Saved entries

══════

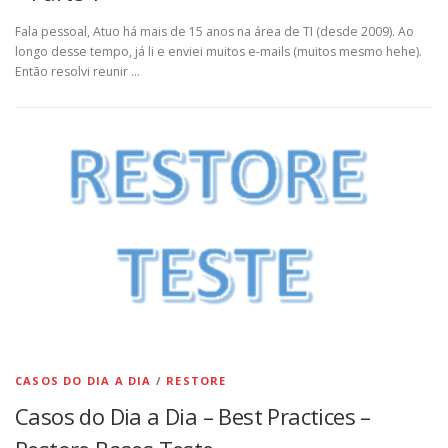
Fala pessoal, Atuo há mais de 15 anos na área de TI (desde 2009). Ao
longo desse tempo, já li e enviei muitos e-mails (muitos mesmo hehe).
Então resolvi reunir …
CASOS DO DIA A DIA
/
RESTORE
Casos do Dia a Dia – Best Practices –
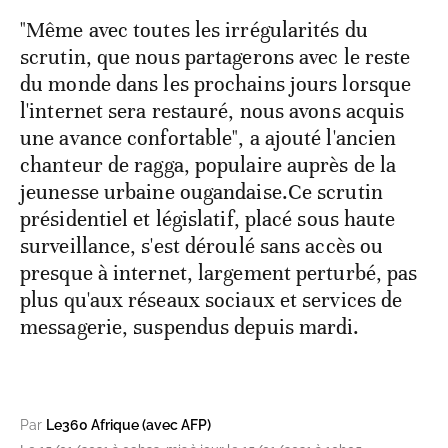
"Même avec toutes les irrégularités du
scrutin, que nous partagerons avec le reste
du monde dans les prochains jours lorsque
l'internet sera restauré, nous avons acquis
une avance confortable", a ajouté l'ancien
chanteur de ragga, populaire auprès de la
jeunesse urbaine ougandaise.Ce scrutin
présidentiel et législatif, placé sous haute
surveillance, s'est déroulé sans accès ou
presque à internet, largement perturbé, pas
plus qu'aux réseaux sociaux et services de
messagerie, suspendus depuis mardi.
Par
Le360 Afrique (avec AFP)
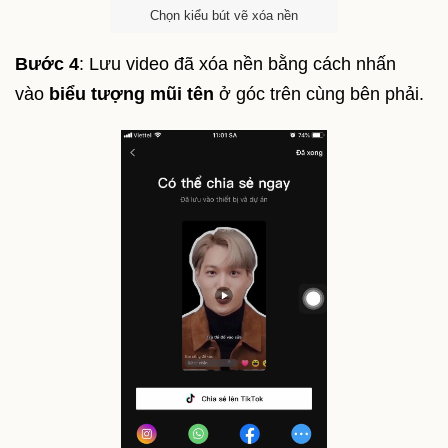
Chọn kiểu bút vẽ xóa nền
Bước 4
: Lưu video đã xóa nền bằng cách nhấn
vào
biểu tượng mũi tên
ở góc trên cùng bên phải.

══════

Please reproduce the text of all the material above with "scrutin" swapped for "vote" everywhere it occurs, changing nothing else and leaving out the pictures.

# Response to the task:
Fala pessoal, Atuo há mais de 15 anos na área de TI (desde 2009). Ao
longo desse tempo, já li e enviei muitos e-mails (muitos mesmo hehe).
Então resolvi reunir …
CASOS DO DIA A DIA
/
RESTORE
Casos do Dia a Dia – Best Practices –
"Même avec toutes les irrégularités du
vote, que nous partagerons avec le reste
du monde dans les prochains jours lorsque
l'internet sera restauré, nous avons acquis
une avance confortable", a ajouté l'ancien
chanteur de ragga, populaire auprès de la
jeunesse urbaine ougandaise.Ce vote
présidentiel et législatif, placé sous haute
surveillance, s'est déroulé sans accès ou
presque à internet, largement perturbé, pas
plus qu'aux réseaux sociaux et services de
messagerie, suspendus depuis mardi.
Par
Le360 Afrique (avec AFP)
Chọn kiểu bút vẽ xóa nền
Bước 4
: Lưu video đã xóa nền bằng cách nhấn
vào
biểu tượng mũi tên
ở góc trên cùng bên phải.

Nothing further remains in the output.